Activity: This exercise calls for retyping every line below exactly, with the images omitted.
*** Opening of Data shown ***
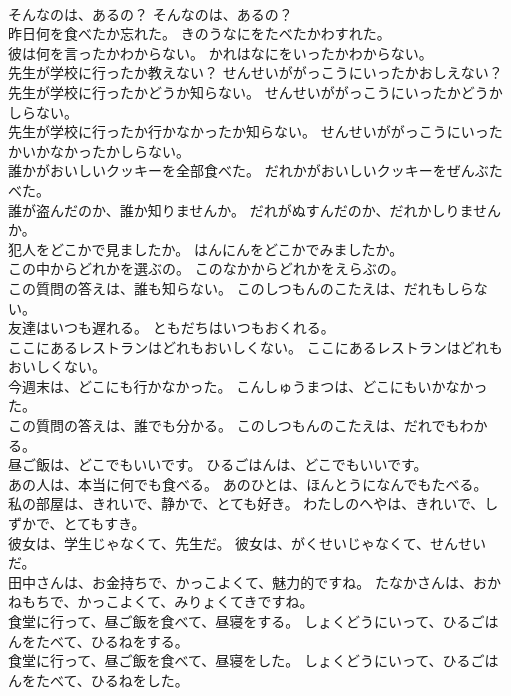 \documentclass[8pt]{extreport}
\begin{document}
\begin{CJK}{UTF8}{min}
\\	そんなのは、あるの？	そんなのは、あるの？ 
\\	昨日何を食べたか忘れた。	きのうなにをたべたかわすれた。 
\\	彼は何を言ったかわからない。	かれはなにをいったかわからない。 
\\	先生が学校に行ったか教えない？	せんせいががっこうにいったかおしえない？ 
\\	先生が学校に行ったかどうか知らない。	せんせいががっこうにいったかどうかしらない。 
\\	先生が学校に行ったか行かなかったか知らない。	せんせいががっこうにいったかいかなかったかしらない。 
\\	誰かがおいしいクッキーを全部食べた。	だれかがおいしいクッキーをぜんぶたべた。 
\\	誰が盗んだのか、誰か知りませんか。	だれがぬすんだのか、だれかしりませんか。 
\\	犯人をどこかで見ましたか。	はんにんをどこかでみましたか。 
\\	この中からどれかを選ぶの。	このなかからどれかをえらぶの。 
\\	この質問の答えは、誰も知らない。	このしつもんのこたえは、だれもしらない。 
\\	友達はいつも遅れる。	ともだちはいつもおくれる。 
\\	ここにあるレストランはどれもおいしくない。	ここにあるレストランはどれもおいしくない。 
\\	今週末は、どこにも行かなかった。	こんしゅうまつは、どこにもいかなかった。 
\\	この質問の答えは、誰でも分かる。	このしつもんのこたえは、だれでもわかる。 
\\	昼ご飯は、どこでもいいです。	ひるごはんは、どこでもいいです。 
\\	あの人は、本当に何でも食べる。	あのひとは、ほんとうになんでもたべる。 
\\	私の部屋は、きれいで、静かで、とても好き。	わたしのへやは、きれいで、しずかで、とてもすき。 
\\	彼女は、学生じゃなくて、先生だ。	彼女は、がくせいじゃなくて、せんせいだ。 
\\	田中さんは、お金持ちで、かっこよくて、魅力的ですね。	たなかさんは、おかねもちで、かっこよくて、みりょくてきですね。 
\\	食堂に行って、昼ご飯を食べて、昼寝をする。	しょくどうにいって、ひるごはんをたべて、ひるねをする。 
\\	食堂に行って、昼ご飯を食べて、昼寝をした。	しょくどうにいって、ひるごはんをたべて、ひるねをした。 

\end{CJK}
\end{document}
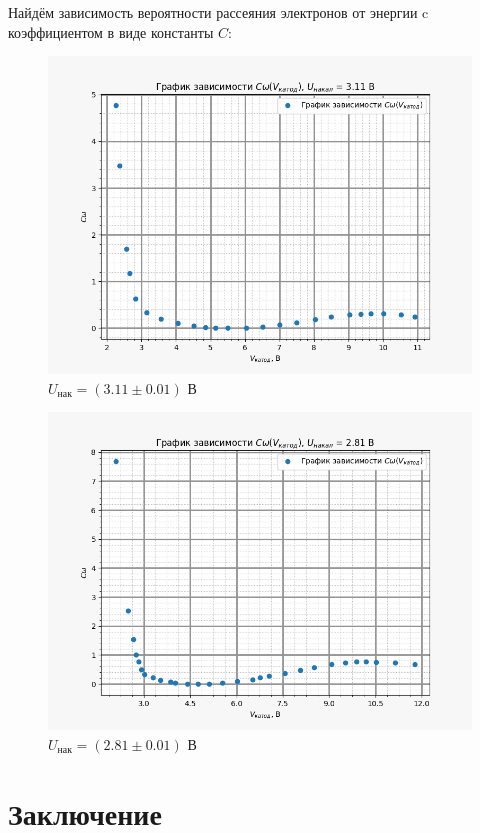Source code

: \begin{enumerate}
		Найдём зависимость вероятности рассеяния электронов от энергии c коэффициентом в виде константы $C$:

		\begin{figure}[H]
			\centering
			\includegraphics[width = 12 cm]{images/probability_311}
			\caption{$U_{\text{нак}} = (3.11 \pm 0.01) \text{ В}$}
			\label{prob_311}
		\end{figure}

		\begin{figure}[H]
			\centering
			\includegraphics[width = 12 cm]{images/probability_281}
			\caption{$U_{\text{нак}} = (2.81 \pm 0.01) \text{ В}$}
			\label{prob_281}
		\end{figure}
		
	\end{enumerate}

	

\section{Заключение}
*** Close of Data shown ***
Problem solution:
 \documentclass[8pt]{extreport}
\begin{document}
\begin{CJK}{UTF8}{min}
\\	そんなのは、あるの？	そんなのは、あるの？ 
\\	昨日何を食べたか忘れた。	きのうなにをたべたかわすれた。 
\\	彼は何を言ったかわからない。	かれはなにをいったかわからない。 
\\	先生が学校に行ったか教えない？	せんせいががっこうにいったかおしえない？ 
\\	先生が学校に行ったかどうか知らない。	せんせいががっこうにいったかどうかしらない。 
\\	先生が学校に行ったか行かなかったか知らない。	せんせいががっこうにいったかいかなかったかしらない。 
\\	誰かがおいしいクッキーを全部食べた。	だれかがおいしいクッキーをぜんぶたべた。 
\\	誰が盗んだのか、誰か知りませんか。	だれがぬすんだのか、だれかしりませんか。 
\\	犯人をどこかで見ましたか。	はんにんをどこかでみましたか。 
\\	この中からどれかを選ぶの。	このなかからどれかをえらぶの。 
\\	この質問の答えは、誰も知らない。	このしつもんのこたえは、だれもしらない。 
\\	友達はいつも遅れる。	ともだちはいつもおくれる。 
\\	ここにあるレストランはどれもおいしくない。	ここにあるレストランはどれもおいしくない。 
\\	今週末は、どこにも行かなかった。	こんしゅうまつは、どこにもいかなかった。 
\\	この質問の答えは、誰でも分かる。	このしつもんのこたえは、だれでもわかる。 
\\	昼ご飯は、どこでもいいです。	ひるごはんは、どこでもいいです。 
\\	あの人は、本当に何でも食べる。	あのひとは、ほんとうになんでもたべる。 
\\	私の部屋は、きれいで、静かで、とても好き。	わたしのへやは、きれいで、しずかで、とてもすき。 
\\	彼女は、学生じゃなくて、先生だ。	彼女は、がくせいじゃなくて、せんせいだ。 
\\	田中さんは、お金持ちで、かっこよくて、魅力的ですね。	たなかさんは、おかねもちで、かっこよくて、みりょくてきですね。 
\\	食堂に行って、昼ご飯を食べて、昼寝をする。	しょくどうにいって、ひるごはんをたべて、ひるねをする。 
\\	食堂に行って、昼ご飯を食べて、昼寝をした。	しょくどうにいって、ひるごはんをたべて、ひるねをした。 

\end{CJK}
\end{document}
Source code

: \begin{enumerate}
		Найдём зависимость вероятности рассеяния электронов от энергии c коэффициентом в виде константы $C$:

		\begin{figure}[H]
			\centering
			\includegraphics[width = 12 cm]{images/probability_311}
			\caption{$U_{\text{нак}} = (3.11 \pm 0.01) \text{ В}$}
			\label{prob_311}
		\end{figure}

		\begin{figure}[H]
			\centering
			\includegraphics[width = 12 cm]{images/probability_281}
			\caption{$U_{\text{нак}} = (2.81 \pm 0.01) \text{ В}$}
			\label{prob_281}
		\end{figure}
		
	\end{enumerate}

	

\section{Заключение}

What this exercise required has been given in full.